The final score sheet will show the Lightning penalty gave up a goal Tuesday night.

But the way that unit played after surrendering that goal is encouraging for the future.

"We blocked shots. We tried to force them as much as we could. We tried to keep them to the outside, and Vasy was really good when we needed him to be good," Lightning defenseman Braydon Coburn said. "He was able to just kind of swallow any pucks that were right around the crease."

Video: TBL@MTL: Johnson scores to finish nifty passing play

After going down 1-0 late in the first period, the Lightning had a response right before the first intermission.

The Bolts kept the puck buried in the Canadiens' zone for the final minute of the first, even possessing the puck enough to get a line change in the offensive zone while the Habs were running on fumes.

The sustained pressure paid off. Stamkos, with former Lightning forward Jonathan Drouin draped all over him, slid a pass into the high slot for Braydon Coburn to fire home and tie the game 1-1 with seven seconds to go in the opening period.

"That was huge," Coburn said. "For me it's great. You never know when that first one of the year is going to come, so it's good to get that monkey off my back. I think I've been playing against Price since he was 16 in Tri-City. I don't know how many goals I have against him, but that one definitely felt good for me."

Added Stamkos: "We were the beneficiaries of getting on the ice against some tired players because of the work that (Anthony Cirelli's) line did out there. We changed, we were able to get some fresh legs out and we capitalized. Unselfish play on their part and that kind of gave us some momentum."

That momentum extended into the second period where the Lightning would score twice in the first 2:01 to grab the lead and take control.

On their only power play of the game, the Lightning took their first lead 1:04 into the second when Victor Hedman slid a pass over to the left circle for Stamkos to hammer home, the Tampa Bay captain netting his team-best fourth goal of the season and 397th career goal, three away from reaching the 400-goal milestone.

Just :57 seconds after Stamkos' goal, Tyler Johnson added an insurance marker with his shot from the slot that beat Carey Price.

The Lightning wouldn't score - and wouldn't need to - the rest of the way.

"That's the skill we have on this team is that we can strike quick, we can strike quick like that and we can take advantage of our opportunities," Coburn said.

Video: TBL@MTL: Vasilevskiy turns away Drouin and Petry

Fittingly with the Major League Baseball playoffs in full swing, Lightning netminder Andrei Vasilevskiy did his best Mariano Rivera impression and closed out the 3-1 victory for the Bolts.

Vasilevskiy was solid throughout his start in Montreal Tuesday, the Russian making 33-of-34 saves to pick up his third victory of the season and improve to 8-0-2 in his last ten starts versus the Habs.

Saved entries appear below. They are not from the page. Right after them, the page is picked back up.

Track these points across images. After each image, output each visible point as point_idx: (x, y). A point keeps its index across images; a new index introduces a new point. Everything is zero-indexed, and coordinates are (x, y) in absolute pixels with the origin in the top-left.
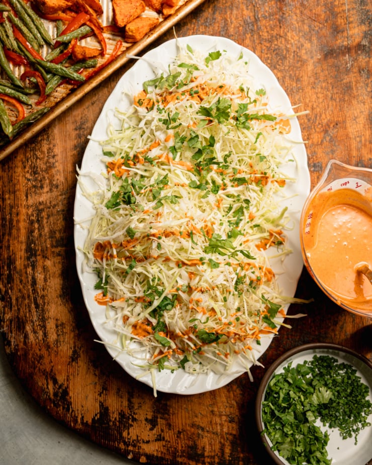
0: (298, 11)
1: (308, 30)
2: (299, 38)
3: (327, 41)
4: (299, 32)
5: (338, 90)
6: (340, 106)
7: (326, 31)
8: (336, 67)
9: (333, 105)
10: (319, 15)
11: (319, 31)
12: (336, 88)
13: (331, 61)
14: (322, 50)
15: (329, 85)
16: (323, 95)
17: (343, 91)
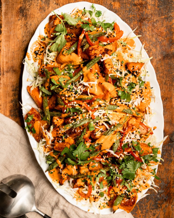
0: (150, 29)
1: (155, 41)
2: (150, 45)
3: (165, 49)
4: (150, 42)
5: (169, 78)
6: (169, 89)
7: (165, 43)
8: (169, 65)
9: (165, 87)
10: (162, 33)
11: (162, 42)
12: (168, 77)
13: (167, 61)
14: (162, 54)
15: (164, 75)
16: (160, 81)
17: (172, 80)
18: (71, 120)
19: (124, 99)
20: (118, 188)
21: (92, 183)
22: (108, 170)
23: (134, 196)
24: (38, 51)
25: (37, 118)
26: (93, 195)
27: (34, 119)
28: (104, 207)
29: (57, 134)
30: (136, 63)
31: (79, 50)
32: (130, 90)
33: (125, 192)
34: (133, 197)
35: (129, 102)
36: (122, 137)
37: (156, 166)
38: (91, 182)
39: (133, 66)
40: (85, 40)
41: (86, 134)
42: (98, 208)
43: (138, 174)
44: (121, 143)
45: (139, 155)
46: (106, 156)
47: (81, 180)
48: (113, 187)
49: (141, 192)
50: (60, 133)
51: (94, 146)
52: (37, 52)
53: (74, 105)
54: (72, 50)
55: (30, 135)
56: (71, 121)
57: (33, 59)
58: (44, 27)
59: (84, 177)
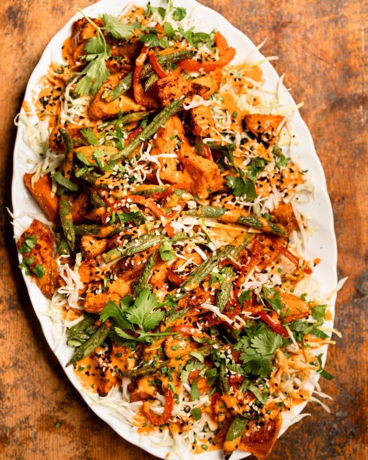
0: (299, 46)
1: (311, 71)
2: (299, 80)
3: (335, 87)
4: (299, 73)
5: (347, 152)
6: (349, 175)
7: (335, 74)
8: (346, 121)
9: (339, 173)
10: (326, 53)
11: (326, 73)
12: (344, 149)
13: (339, 113)
14: (328, 98)
15: (336, 145)
16: (326, 158)
17: (354, 155)
18: (121, 239)
19: (242, 195)
20: (235, 396)
21: (173, 384)
22: (209, 353)
23: (272, 419)
24: (47, 97)
25: (46, 241)
26: (177, 418)
27: (40, 245)
28: (204, 447)
29: (91, 275)
30: (265, 116)
31: (138, 88)
32: (254, 174)
33: (251, 407)
34: (270, 419)
35: (253, 202)
36: (237, 277)
37: (323, 350)
38: (170, 383)
39: (259, 123)
40: (147, 67)
41: (155, 272)
42: (191, 451)
43: (281, 366)
44: (236, 289)
45: (279, 320)
46: (203, 323)
47: (148, 381)
48: (221, 394)
49: (289, 409)
50: (97, 273)
51: (175, 297)
52: (46, 99)
53: (128, 205)
54: (121, 88)
55: (31, 282)
56: (121, 242)
57: (37, 114)
58: (62, 46)
59: (155, 373)
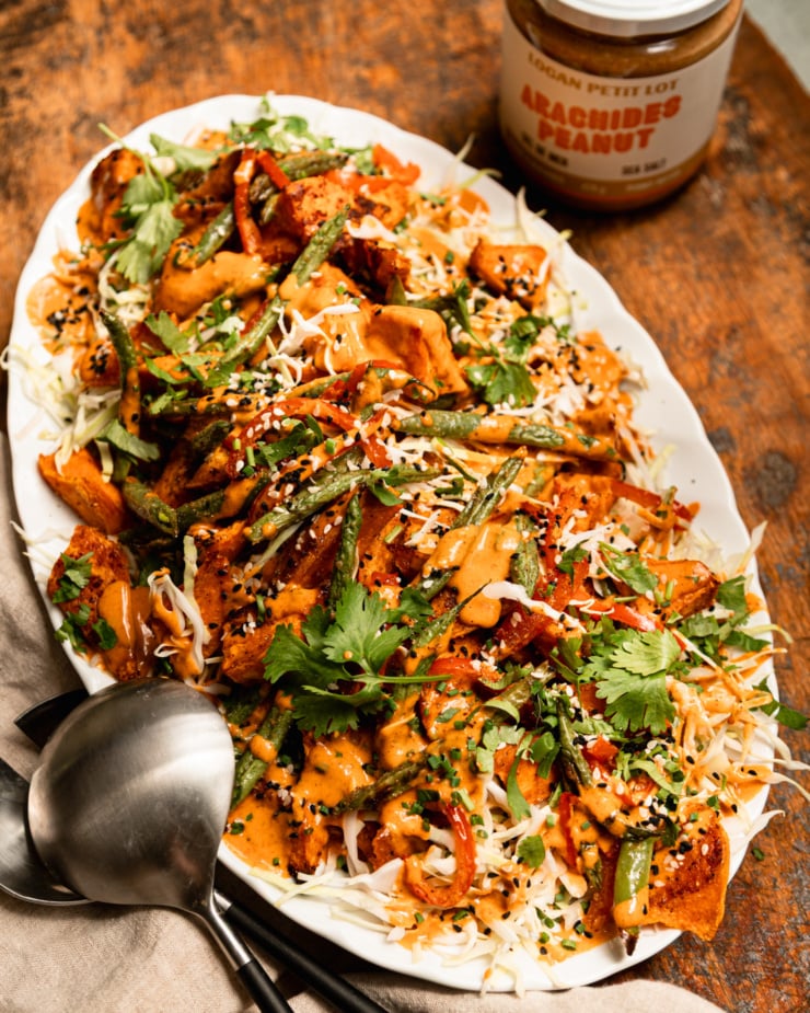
18: (277, 489)
19: (503, 398)
20: (609, 788)
21: (463, 792)
22: (527, 695)
23: (705, 829)
24: (62, 311)
25: (112, 566)
26: (492, 875)
27: (98, 577)
28: (568, 944)
29: (223, 597)
30: (510, 248)
31: (247, 227)
32: (520, 351)
33: (651, 809)
34: (701, 831)
35: (531, 406)
36: (543, 531)
37: (767, 670)
38: (455, 790)
39: (502, 259)
40: (262, 180)
41: (365, 561)
42: (540, 959)
43: (689, 713)
44: (548, 551)
45: (657, 612)
46: (494, 648)
47: (404, 805)
48: (577, 793)
49: (734, 808)
50: (237, 587)
51: (423, 590)
52: (59, 316)
53: (277, 425)
54: (213, 237)
55: (90, 665)
56: (278, 494)
57: (46, 345)
58: (75, 218)
59: (415, 775)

He saved his best for the final period.

Still trailing 3-1 at the start of the third period, Montreal sustained enormous pressure on the Lightning goal at the beginning of the period and continued to buzz around the net throughout the final minutes, Vasilevskiy making several point-blank stops to keep the Bolts' lead at two. Max Domi, Artturi Lehkonen and Brendan Gallagher all had good chances to get the Canadiens closer, but Vasilevskiy gained confidence as the game wore on and by the third period he was an impenetrable brick wall between the pipes.

Vasilevskiy stopped all 14 shots he saw in the third period, the Canadiens most prolific period shot-wise of the game.

"He made some great saves," Hedman said. "He's so quick in the net. Vasy's the best goalie in the world and he proved that again tonight."

The Lightning penalty kill came up big in the victory, but Vasilevskiy might have been the unit's best killer with his ability to make a timely stop and give his teammates in front of him the confidence that if they do their job, the man behind them would clean up any mistakes.

When you're killing penalties as long as we did, we weren't getting clears. We spent a lot of time in the zone and that goalie's got to be huge for us and he was," Cooper said.